The raid also uncovered a text file with instructions to deploy LockBit ransomware, the ransomware source code, and a control panel used by the e-crime group to deliver the file-locking malware.

Vasiliev, according to CTV News, pleaded guilty to eight counts of cyber extortion, mischief, and weapons charges last month. During the sentencing, he was characterized by Justice Michelle Fuerst as a “cyber terrorist” who was “motivated by his own greed.”
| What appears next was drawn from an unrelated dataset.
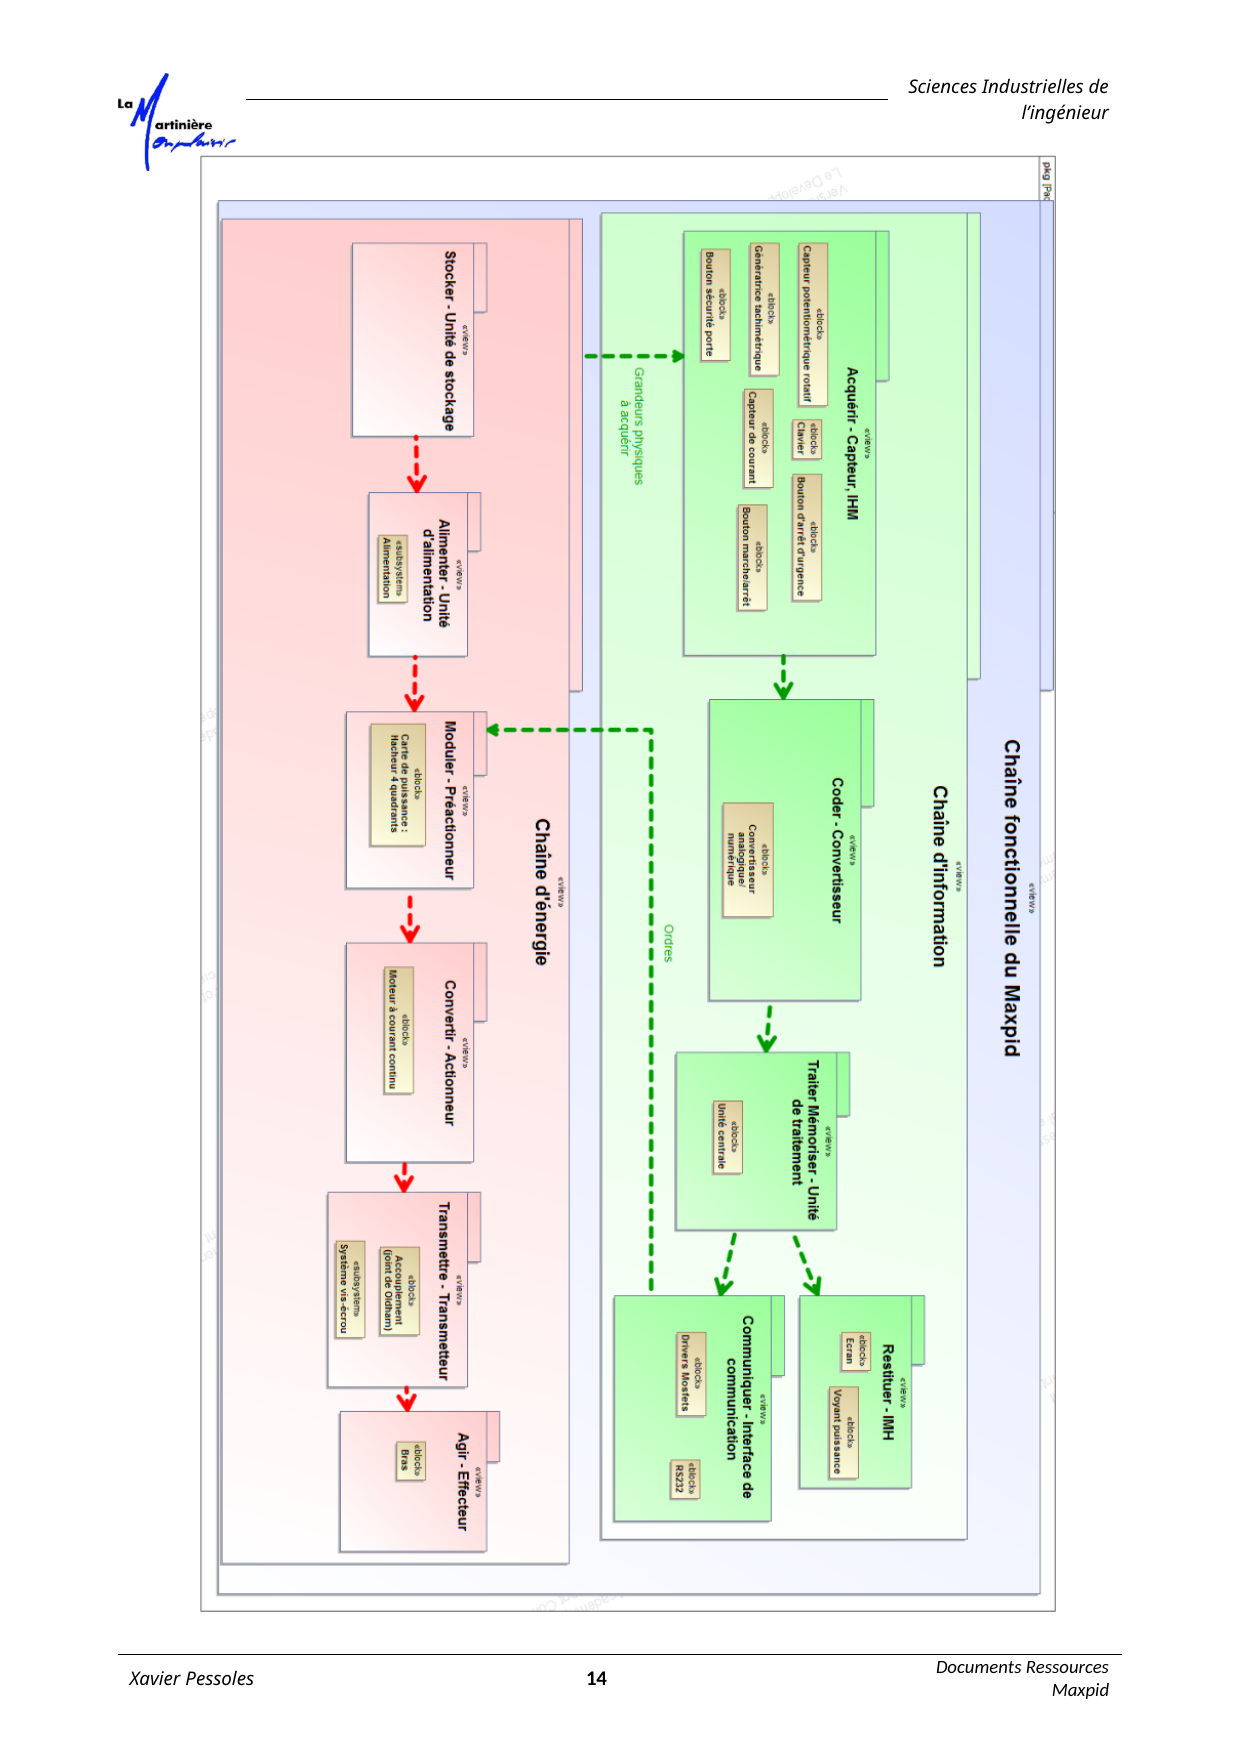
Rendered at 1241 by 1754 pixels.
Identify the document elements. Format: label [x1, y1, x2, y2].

picture [190, 153, 1059, 1622]
picture [117, 73, 236, 171]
He is believed to have become a cyber criminal while at home during the COVID-19 pandemic, attempting to seek ransom payments from three Canadian companies between 2021 and 2022 by stealing their data and holding it hostage.

Vasiliev, who has consented to being extradited to the U.S., has also been ordered to pay back more than $860,000 in restitution.

One of the most prolific ransomware groups in history, LockBit suffered a huge blow in February 2024, when its infrastructure was seized in a coordinated law enforcement operation. The disruption was accompanied by arrests of three LockBit affiliates in Poland and Ukraine.

Although the group reemerged with a new data leak site, there is evidence to suggest that the new victims being listed are either old or fake, designed to give an impression that the group is back up and running.

The development arrives as a federal jury in Washington, D.C., convicted Roman Sterlingov, a dual Russian-Swedish national, for his operation of Bitcoin Fog from 2011 through 2021, facilitating the laundering of profits made from the sale of illegal narcotics, computer crimes, stolen identities, and child sexual abuse material.

Ilya Lichtenstein, who pleaded guilty in August 2023 to the theft of about 120,000 bitcoin in connection to the hack of the Bitfinex cryptocurrency exchange, testified last month how he had used Bitcoin Fog 10 times to launder the virtual assets, Bloomberg reported.

“Bitcoin Fog was the longest-running cryptocurrency ‘mixer,’ gaining notoriety as a go-to money laundering service for criminals seeking to hide their illicit proceeds from law enforcement,” the DoJ said.

“Over the course of its decade-long operation, Bitcoin Fog moved over 1.2 million bitcoin, which was valued at approximately $400 million at the time of the transactions.”